正文段落:
####

我们将之前的正则表达式修改一下，将第一组的结束字符改为g，这样第一组正则与第二组正则所匹配的字符串之间会夹杂着一个8没被匹配，整个正则表达式变得不连续
m2 = re.search(r'(2.*g)(h.*s)','5s2fg8h4aas3g')
print(m.group(0),m.group(1),m.group(2))
>>>  AttributeError: 'NoneType' object has no attribute 'group'
"""
#groups()方法将各个组匹配到的字符串放入一个元组中
print(m1.groups())  >>>  ('2fg8', 'h4aas')
#groupdict()方法将各个组所匹配到的内容放入字典中，但对正则表达式的格式有要求，需以(?P<name>正则表达式)方式进行匹配
m2 = re.search(r'(?P<group1>2.*8)(?P<group2>h.*s)','5s2fg8h4aas3g')
print(m2.groupdict())  >>>  {'group1': '2fg8', 'group2': 'h4aas'}
#可以以字典的形式获取各个组所匹配的内容
print(m2.groupdict()['group1'])  >>>  2fg8
print(m2.groupdict()['group2'])  >>>  h4aas
#lastindex返回最后匹配的组索引
print(m2.lastindex)  >>>  2
#lastgroup返回最后匹配的组名
print(m2.lastgroup)  >>>  group2
#re返回当前使用的正则表达式的对象
print(m2.re)  >>>  re.compile('(?P<group1>2.*8)(?P<group2>h.*s)')

####

资料清单:
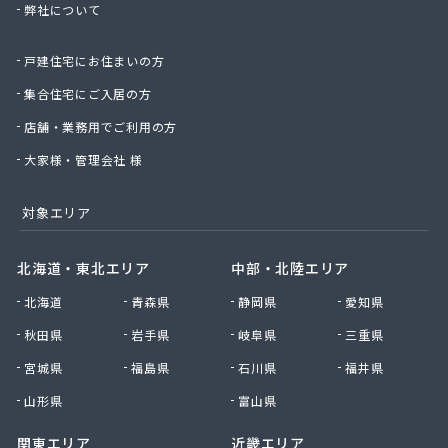
弊社について
株式会社桑原商事
株式会社絹庄ガス部
戸建住宅にお住まいの方
株式会社元久商店
株式会社古田商店
集合住宅にご入居の方
株式会社光プロパン瓦斯商会
店舗・業務用でご利用の方
株式会社三好ガス
株式会社山源服部商会
大家様・管理会社 様
株式会社山三商会
株式会社山新プロパン部
対象エリア
株式会社山田幸一商店
株式会社山本商店
北海道・東北エリア
中部・北陸エリア
株式会社小林本店
北海道
青森県
静岡県
愛知県
株式会社小林本店稲沢店
株式会社松村プロパン部
秋田県
岩手県
岐阜県
三重県
株式会社上田商店
宮城県
福島県
石川県
福井県
株式会社新東
株式会社森上製油所
山形県
富山県
株式会社森田屋燃料
関東エリア
近畿エリア
株式会社杉浦林産給油所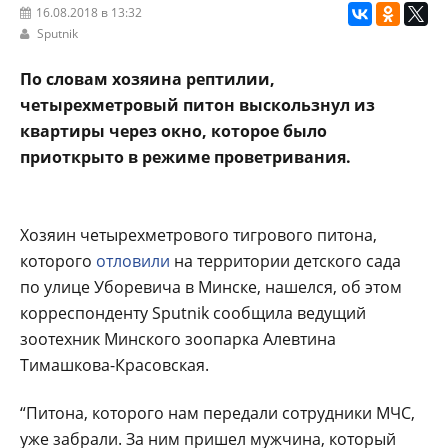
16.08.2018 в 13:32
Sputnik
По словам хозяина рептилии,
четырехметровый питон выскользнул из
квартиры через окно, которое было
приоткрыто в режиме проветривания.
Хозяин четырехметрового тигрового питона,
которого
отловили
на территории детского сада
по улице Уборевича в Минске, нашелся, об этом
корреспонденту Sputnik сообщила ведущий
зоотехник Минского зоопарка Алевтина
Тимашкова-Красовская.
“Питона, которого нам передали сотрудники МЧС,
уже забрали. За ним пришел мужчина, который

####

练习任务 A: 请把正文段落里的这句话译成英文：“groupdict()方法将各个组所匹配到的内容放入字典中，但对正则表达式的格式有要求，需以(?P<name>正则表达式)方式进行匹配”。
练习任务 B: 接着讲解 Python 正则匹配对象方法的正文段落往下续写，从其最后一行之后开始。

参考答案 A: The groupdict() method puts the content matched by each group into a dictionary, but it places a requirement on the format of the regular expression: matching must be done in the form (?P<name>regular expression).

参考答案 B:
#regs返回由各个组的span()所构成的元组
print(m2.regs)  >>>  ((2, 11), (2, 6), (6, 11))

修饰符

修饰符在正则表达式中作为可选项，用来控制匹配的模式，例如：忽略大小写，使正则表达式中的“.”符号包含换行等等，可以理解为修饰符是对正则表达式的补充

修饰符	作用
re.I	使匹配对大小写不敏感
re.S	使 . 匹配包括换行在内的所有字符（即使有换行，字符串还是作为一个整体来匹配正则一次）
re.M	多行匹配，影响 ^ 和 $（如果有换行，字符串的每行都要与正则表达式进行一次匹配）

正则表达式模式

对于正则表达式模式，我们可以进入re模块中进行详细的了解。在re模块中，官方是这样描述的：

r"""Support for regular expressions (RE).

This module provides regular expression matching operations similar to
those found in Perl.  It supports both 8-bit and Unicode strings; both
the pattern and the strings being processed can contain null bytes and
characters outside the US ASCII range.

这个模块提供类似于在Perl中找到的正则表达式匹配操作。它既支持8位又支持Unicode字符串；
正在处理的模式（正则表达式模式）和字符串都可以包含空字节和超出US ASCII范围的字符。
说明：re模块使用的匹配规则可以是正则表达式，也可以是字符串
     m = re.search(r'\d{2}.*','he52qwq')
     m = re.search(r'52qwq','he52qwq')
     print(m.group())   >>>   52qwq

Regular expressions can contain both special and ordinary characters.
Most ordinary characters, like "A", "a", or "0", are the simplest
regular expressions; they simply match themselves.  You can
concatenate ordinary characters, so last matches the string 'last'.

正则表达式可以包含特殊字符和普通字符。大多数普通字符，如“A”、“A”或“0”，都是最简单的正则表达式；
他们只是匹配自己。你可以连接普通字符，使last与字符串“last”匹配。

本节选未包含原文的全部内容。